Espiritu has two sons. Her oldest goes to DSST: Stapleton High, a charter school. Her youngest goes to William (Bill) Roberts School, a K-8 district-run school. She has said that in choosing schools for her children, she focused on quality and not on type.

As a member of the board, Espiritu has paid particular attention to efforts to improve student mental health. She recently encouraged DPS to become a “trauma-informed school district.”

“I want us to be a district that addresses student and educator trauma in a proactive or preventative way that’s culturally sensitive and systematic in fashion,” she said at a September board meeting. “…We need to shift our thinking from asking what is wrong with a child to what happened with a child.”

Parts of northeast Denver have struggled academically. The region is home to the district’s biggest-ever school turnaround effort, as well as two of three schools the board voted unanimously last year to close due to poor performance.

The candidates’ disparate views on school closure offer a window into what differentiates them. Espiritu voted for the closures, though she noted at a subsequent board meeting that doing so was “a painful process … and such a difficult decision.”

Anderson has said he opposes closing any more traditional, district-run schools.
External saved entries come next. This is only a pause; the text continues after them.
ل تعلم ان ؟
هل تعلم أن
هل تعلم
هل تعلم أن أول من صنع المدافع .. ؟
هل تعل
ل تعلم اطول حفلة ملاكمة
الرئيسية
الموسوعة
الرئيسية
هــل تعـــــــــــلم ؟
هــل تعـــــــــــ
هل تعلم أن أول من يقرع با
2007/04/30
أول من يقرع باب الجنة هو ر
Bacon, meanwhile, has said that while she doesn’t believe in “trapping kids in failing schools,” ideas about how to turn things around should originate with affected families.

Two local groups that traditionally endorse candidates and contribute large sums of money struggled this year with who to support in District 4. The Denver Classroom Teachers Association endorsed Bacon, but a progressive caucus of the union chose to separately support Anderson. The pro-reform group Stand for Children did not endorse any candidate, explaining that both Bacon and Espiritu surpassed its “threshold for endorsement.”
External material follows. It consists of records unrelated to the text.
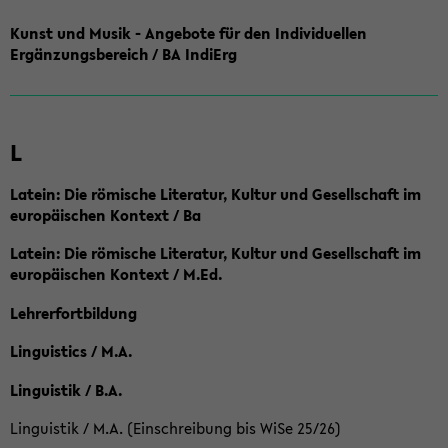
Kunst und Musik - Angebote für den Individuellen
Ergänzungsbereich / BA IndiErg
L
Latein: Die römische Literatur, Kultur und Gesellschaft im
europäischen Kontext / Ba
Latein: Die römische Literatur, Kultur und Gesellschaft im
europäischen Kontext / M.Ed.
Lehrerfortbildung
Linguistics / M.A.
Linguistik / B.A.
Linguistik / M.A. (Einschreibung bis WiSe 25/26)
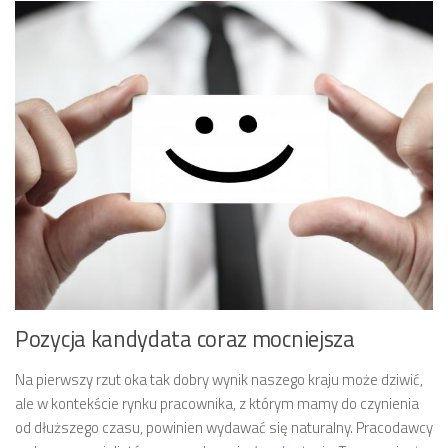
Pozycja kandydata coraz mocniejsza
Na pierwszy rzut oka tak dobry wynik naszego kraju może dziwić,
ale w kontekście rynku pracownika, z którym mamy do czynienia
od dłuższego czasu, powinien wydawać się naturalny. Pracodawcy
Of the three candidates, Espiritu had raised the most money — $73,847 — as of Oct. 11, when the first campaign finance filing period ended. Bacon had raised $59,302, including $10,000 from the teachers union, while Anderson had raised $16,331.

Espiritu and Bacon have also benefitted from the support of independent expenditure committees. A union-funded group called Brighter Futures for Denver spent $139,000 on Bacon. Two other groups, Students for Education Reform and Raising Colorado, which is associated with Democrats for Education Reform, spent a total of $73,229 on Espiritu.